Capital Gains on Selling Tax Exempt Bonds

A municipal bond represents a loan to the issuing municipality, in exchange for regular interest payments and the promise of a return of the face amount of the bond upon maturity. Investors in high-income tax brackets can benefit from buying municipal bonds because their interest is typically exempt from federal income taxes. While interest payments on municipal bonds might be free from federal income taxes, capital gains from selling tax-exempt bonds for a profit, are not.

Capital Gains

The Internal Revenue Service considers just about everything you own, from your home to your lawn mower, to be a capital asset. That includes your investment securities, such as your stocks and bonds. If you sell a capital asset, such as a municipal bond, for more than you paid for it, you have a taxable capital gain.
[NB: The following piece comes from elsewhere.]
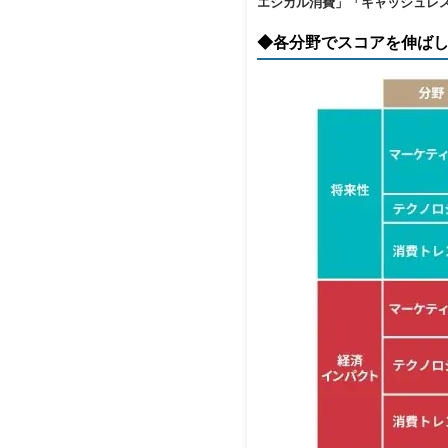
エシカル消費」「キャッシュレス
◆各分野でスコアを伸ばし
You must report the gain on Form 1040, Schedule D.

Short-term vs. Long-term

Capital gains resulting from the sale of your tax-exempt bonds are taxed at different rates, depending on whether your holding period was short-term or long-term. If you owned the bonds for one year or less before you sold them, your gain is short-term and is taxed at your ordinary income tax rate, which could be as high as 35 percent in 2012. If you owned the bonds for longer than one year, any gain from the sale is considered long-term and is taxed at the more advantageous long-term capital gains rate. With a few exceptions, the top long-term capital gains tax rate was 15 percent as of the 2012 tax year.

Capital Loss

Tax-exempt bonds trade in the secondary market after their initial issue. The market price for these bonds fluctuates based on such factors as changes in the credit rating of the issuing municipality and changes in prevailing interest rates. Bond prices tend to move in the opposite direction of prevailing rates, so if interest rates fall, the market price of your bonds is likely to increase. If prevailing interest rates rise, the market price of your bonds typically falls. If you sell your tax-exempt bonds for less than you paid, you have a capital loss, which you can use to offset your capital gains or other income.

Considerations

When figuring your capital gains or losses on your tax-exempt bonds, you can include the cost of purchasing your bonds, such as commissions and transaction fees, with the purchase price to determine your cost basis. You can subtract the cost of selling your bonds from the sales price. If you borrow money to buy certain investment securities, you can deduct the interest on that loan. The investment interest deduction does not apply if you use the money to buy tax-exempt bonds.